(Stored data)
________________________

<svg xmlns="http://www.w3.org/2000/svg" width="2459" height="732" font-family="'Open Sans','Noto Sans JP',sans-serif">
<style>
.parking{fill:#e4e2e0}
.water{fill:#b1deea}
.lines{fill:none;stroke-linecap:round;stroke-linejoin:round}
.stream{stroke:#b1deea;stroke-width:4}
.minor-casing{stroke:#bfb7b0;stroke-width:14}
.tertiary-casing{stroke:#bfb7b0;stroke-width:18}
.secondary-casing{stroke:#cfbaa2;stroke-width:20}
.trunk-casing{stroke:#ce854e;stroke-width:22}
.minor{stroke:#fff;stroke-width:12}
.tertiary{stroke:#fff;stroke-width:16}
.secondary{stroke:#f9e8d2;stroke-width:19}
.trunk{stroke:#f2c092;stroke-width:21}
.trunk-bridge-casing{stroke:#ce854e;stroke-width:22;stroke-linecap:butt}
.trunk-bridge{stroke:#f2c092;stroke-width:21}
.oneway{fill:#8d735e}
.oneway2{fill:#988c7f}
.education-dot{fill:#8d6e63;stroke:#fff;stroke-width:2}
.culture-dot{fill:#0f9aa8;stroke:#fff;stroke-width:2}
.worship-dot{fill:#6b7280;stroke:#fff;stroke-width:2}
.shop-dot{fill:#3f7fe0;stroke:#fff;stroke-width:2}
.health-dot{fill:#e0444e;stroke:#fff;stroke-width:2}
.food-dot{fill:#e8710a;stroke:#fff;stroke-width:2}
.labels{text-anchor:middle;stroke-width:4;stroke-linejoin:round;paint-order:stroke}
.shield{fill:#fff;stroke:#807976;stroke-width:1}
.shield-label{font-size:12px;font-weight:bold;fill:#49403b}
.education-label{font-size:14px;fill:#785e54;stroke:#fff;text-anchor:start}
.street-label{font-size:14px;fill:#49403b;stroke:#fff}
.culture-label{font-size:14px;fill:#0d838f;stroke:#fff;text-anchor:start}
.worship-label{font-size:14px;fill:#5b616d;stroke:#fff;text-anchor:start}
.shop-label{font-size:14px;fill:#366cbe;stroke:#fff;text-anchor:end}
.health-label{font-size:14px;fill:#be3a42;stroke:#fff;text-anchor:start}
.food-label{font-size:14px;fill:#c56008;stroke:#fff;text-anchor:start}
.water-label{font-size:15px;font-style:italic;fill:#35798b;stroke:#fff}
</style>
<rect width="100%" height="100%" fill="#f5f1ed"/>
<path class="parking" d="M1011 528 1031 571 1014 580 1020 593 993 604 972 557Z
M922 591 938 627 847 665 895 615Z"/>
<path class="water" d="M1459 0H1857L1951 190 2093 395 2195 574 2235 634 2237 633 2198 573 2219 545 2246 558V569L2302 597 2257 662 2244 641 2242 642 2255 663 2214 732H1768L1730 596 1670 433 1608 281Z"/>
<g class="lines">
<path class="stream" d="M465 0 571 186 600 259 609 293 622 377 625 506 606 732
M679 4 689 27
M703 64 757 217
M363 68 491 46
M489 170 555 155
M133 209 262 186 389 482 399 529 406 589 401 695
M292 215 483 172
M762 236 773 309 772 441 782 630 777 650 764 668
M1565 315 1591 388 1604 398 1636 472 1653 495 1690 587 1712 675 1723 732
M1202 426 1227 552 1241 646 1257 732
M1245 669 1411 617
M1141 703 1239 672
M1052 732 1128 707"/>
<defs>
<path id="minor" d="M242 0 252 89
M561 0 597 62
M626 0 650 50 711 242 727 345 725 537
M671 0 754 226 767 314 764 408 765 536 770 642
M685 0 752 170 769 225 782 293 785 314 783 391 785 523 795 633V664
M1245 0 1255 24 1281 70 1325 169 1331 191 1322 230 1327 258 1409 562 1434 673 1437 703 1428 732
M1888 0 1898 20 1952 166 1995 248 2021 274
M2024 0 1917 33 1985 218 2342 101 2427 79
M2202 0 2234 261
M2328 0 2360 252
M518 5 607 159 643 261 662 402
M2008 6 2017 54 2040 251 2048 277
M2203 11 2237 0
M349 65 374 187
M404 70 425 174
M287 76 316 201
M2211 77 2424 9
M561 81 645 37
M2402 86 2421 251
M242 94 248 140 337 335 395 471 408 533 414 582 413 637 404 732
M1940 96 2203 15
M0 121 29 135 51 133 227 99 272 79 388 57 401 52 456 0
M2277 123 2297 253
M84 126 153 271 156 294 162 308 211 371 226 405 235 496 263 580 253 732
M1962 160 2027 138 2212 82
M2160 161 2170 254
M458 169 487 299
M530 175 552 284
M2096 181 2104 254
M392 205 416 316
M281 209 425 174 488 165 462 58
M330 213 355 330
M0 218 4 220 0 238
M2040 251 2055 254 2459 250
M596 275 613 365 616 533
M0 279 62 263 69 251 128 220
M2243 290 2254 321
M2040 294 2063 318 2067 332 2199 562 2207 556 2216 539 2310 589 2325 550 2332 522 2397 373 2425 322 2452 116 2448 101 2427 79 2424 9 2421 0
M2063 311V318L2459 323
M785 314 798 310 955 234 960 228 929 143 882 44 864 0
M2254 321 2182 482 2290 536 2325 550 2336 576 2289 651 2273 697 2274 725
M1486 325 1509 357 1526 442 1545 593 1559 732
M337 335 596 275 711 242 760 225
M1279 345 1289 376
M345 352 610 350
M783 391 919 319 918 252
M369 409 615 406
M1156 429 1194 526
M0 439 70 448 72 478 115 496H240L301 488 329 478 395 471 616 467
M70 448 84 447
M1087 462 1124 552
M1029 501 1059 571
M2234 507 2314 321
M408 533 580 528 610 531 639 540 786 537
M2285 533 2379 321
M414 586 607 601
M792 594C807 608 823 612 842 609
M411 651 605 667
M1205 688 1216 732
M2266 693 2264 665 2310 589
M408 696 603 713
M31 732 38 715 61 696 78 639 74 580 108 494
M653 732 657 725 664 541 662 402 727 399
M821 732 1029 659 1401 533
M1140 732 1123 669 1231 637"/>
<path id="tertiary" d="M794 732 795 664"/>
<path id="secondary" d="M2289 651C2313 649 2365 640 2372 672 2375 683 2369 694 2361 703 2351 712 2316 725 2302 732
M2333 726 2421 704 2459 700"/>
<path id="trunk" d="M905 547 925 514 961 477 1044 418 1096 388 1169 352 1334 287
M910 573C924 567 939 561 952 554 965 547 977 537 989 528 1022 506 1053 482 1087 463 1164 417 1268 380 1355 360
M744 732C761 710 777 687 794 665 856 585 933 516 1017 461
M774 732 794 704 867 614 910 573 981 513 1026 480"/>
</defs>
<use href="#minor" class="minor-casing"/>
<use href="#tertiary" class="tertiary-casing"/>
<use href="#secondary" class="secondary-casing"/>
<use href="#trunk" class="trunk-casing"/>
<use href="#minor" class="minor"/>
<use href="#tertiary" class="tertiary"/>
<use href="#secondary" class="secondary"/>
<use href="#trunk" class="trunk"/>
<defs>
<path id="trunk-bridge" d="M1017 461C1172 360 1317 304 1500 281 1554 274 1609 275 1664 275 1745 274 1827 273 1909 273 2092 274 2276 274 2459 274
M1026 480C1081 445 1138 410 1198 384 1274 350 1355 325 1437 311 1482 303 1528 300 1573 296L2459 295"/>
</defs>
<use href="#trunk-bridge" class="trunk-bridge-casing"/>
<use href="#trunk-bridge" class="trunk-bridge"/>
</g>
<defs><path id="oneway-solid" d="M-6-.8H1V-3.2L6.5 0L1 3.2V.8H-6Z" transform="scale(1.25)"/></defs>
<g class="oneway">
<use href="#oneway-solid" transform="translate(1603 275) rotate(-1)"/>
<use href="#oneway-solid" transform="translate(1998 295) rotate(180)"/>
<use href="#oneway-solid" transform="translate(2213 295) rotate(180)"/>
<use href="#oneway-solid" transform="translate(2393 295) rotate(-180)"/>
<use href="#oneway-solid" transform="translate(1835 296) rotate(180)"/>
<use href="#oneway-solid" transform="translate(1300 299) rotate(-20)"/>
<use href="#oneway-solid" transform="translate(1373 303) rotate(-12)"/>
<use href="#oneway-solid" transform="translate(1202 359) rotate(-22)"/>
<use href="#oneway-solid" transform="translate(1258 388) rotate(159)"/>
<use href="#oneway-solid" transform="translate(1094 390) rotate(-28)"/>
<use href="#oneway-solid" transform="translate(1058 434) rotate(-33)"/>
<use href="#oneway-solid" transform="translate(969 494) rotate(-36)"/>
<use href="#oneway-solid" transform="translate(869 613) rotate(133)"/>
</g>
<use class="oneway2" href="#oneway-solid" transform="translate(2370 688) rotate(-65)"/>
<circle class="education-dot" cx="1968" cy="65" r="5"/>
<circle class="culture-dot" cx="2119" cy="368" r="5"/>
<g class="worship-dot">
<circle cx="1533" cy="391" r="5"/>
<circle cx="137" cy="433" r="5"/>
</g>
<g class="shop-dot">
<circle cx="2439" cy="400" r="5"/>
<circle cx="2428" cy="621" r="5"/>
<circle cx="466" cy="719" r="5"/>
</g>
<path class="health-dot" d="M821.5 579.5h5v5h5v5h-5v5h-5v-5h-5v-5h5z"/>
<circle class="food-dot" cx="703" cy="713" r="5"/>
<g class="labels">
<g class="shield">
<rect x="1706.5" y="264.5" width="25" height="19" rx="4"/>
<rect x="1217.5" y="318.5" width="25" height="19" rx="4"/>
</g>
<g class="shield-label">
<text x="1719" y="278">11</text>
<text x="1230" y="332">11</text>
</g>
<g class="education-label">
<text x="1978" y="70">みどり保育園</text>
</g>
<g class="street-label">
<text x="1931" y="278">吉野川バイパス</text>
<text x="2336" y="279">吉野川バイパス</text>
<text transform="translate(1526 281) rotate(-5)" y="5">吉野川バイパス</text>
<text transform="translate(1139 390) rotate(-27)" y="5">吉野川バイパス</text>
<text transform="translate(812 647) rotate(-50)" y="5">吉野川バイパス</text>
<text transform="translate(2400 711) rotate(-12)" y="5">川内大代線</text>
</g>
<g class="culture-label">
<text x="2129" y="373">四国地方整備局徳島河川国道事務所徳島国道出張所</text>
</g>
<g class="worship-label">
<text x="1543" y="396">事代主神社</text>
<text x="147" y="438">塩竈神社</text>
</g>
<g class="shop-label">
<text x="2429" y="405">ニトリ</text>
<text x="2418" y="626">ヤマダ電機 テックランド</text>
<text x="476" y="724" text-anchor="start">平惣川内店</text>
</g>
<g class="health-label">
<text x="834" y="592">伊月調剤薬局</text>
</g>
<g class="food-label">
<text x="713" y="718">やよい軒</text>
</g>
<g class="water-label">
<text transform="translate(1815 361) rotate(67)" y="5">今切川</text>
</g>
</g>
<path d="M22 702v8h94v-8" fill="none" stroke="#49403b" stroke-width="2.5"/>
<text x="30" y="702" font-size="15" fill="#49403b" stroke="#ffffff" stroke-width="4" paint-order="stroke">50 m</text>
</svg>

________________________

Task details |
The response must hold only the lines above from the line with "M2254 321 2182" through the line with "M1156 429 1194 526", each copied exactly, both ends kept.

Output for this exercise |
M2254 321 2182 482 2290 536 2325 550 2336 576 2289 651 2273 697 2274 725
M1486 325 1509 357 1526 442 1545 593 1559 732
M337 335 596 275 711 242 760 225
M1279 345 1289 376
M345 352 610 350
M783 391 919 319 918 252
M369 409 615 406
M1156 429 1194 526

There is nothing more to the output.